Although the overarching aim of YourCafe is to tackle overwhelming surplus food, as a community-driven initiative there is a keen focus on the benefits to the residents. Kath, a local who has volunteered for YourCafe for 3 years, says “the cafe facilitates a healthy diet. Lots of the food that is delivered is fresh fruit and vegetables, and we’re providing healthy meals.”
It’s a popular scheme, and the mix of people settling at the tables reveals an additional advantage to the cafe setup. “The informal, friendly atmosphere means you end up talking to new people… of different age groups.” Students drawn in by the promise of almost-free food, elderly interested in interacting with new people and locals keen to offer their skills in preparing food all mingle together.
Judging by the people waiting for food, it’s clear that to many, the opportunity to socialise is almost as important as the food waste issue itself. Sophie, a university student volunteer, describes YourCafe as the “perfect opportunity to get involved in the local community – and get lots of free food!” The initiative provides students and the unemployed with a chance to develop personal and professional skills and gain a different kind of experience.
Margaret is keen for more students to get involved and arranges regular pop-up stalls at the local University of York giving away free food, encouraging people to “Fill Bellies Not Bins.” In the last few weeks the stall has run out of food early.
Despite the success of the initiative, there is still more surplus food delivered than the community centre can redistribute.
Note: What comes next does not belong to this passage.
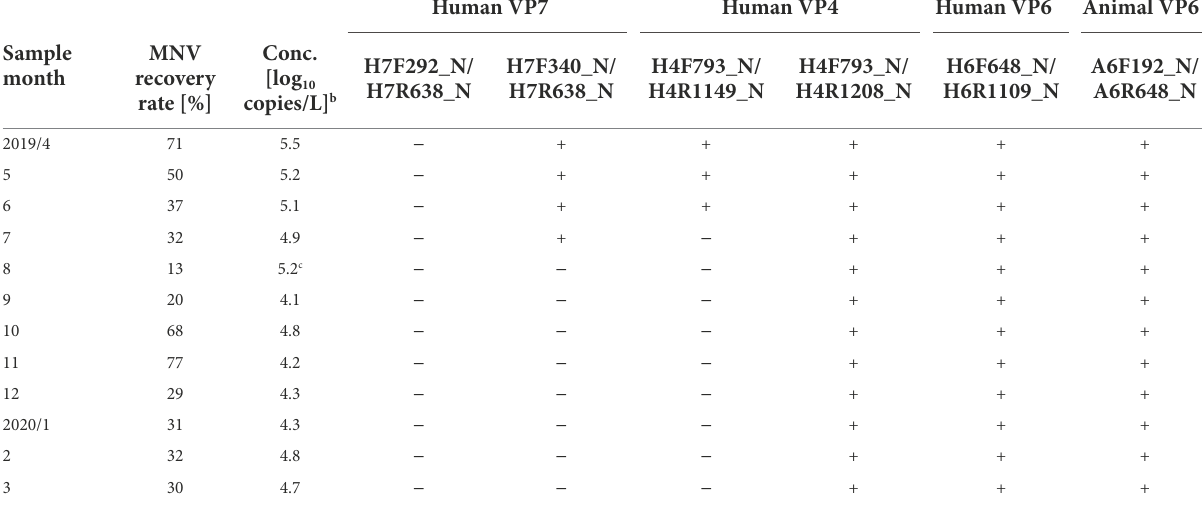
TABLE 2 Sensitivity of developed nested PCR assays evaluated using Sample Set 1.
In addition to this, raising awareness of YourCafe and similar schemes has proved to be a struggle. There is undeniably a huge benefit to such a scheme to people hoping to cut food costs: struggling students trying to get by on maintenance loans that are more like the suggestion of money (pasta every day sound familiar to anyone else?), underprivileged locals and those who struggle to cook healthy meals for themselves.
However, many people are unaware of the initiatives taking place around them, and supermarkets do little to advertise where their leftover food is going. Raising awareness is crucial to find more people to make use of the surplus food.
Local food waste schemes like YourCafe are a curious contradiction in aims: Margaret Hattam says the popularity of the cafe is definitely growing, but at the same time continuation of the initiative means that there is still sufficient leftover edible food from supermarkets to prepare three-course meals for a community hall full of people, set up a shop and give out tables of food on the local campus.
“We want to go out of business,” she says, hoping that one day there won’t be enough food waste generated to keep a cafe running. To confront the food waste issue as a society, we have to use up more so we can use up less.
The UN Sustainable Development Goals have waste reduction and resource maximisation at their heart.
YourCafe is indicative of a broader trend of community schemes and charity campaigns to directly deal with surplus food. A quick search for initiatives brings up an overwhelming array of projects: nationally, FareShare and Love Food Hate Waste campaign to deal with leftovers. Food waste cafes are popping up across the country in a battle to feed people and apparently also to come up with the punniest name: Refusedurham, Cafe Surplus and the Bristol Skipchen to name a few. The apps Olio and Too Good to Go are experiencing a surge in popularity and helping redistribute at the local level.
There’s no doubt that the public is increasingly calling upon businesses to adopt a more sustainable approach. Like the recent surge in protests at the use of plastic straws, it appears that the tide of opinión is instrumental in the rise of food waste initiatives. Whether this will translate to more extensive institutional change, only time will tell.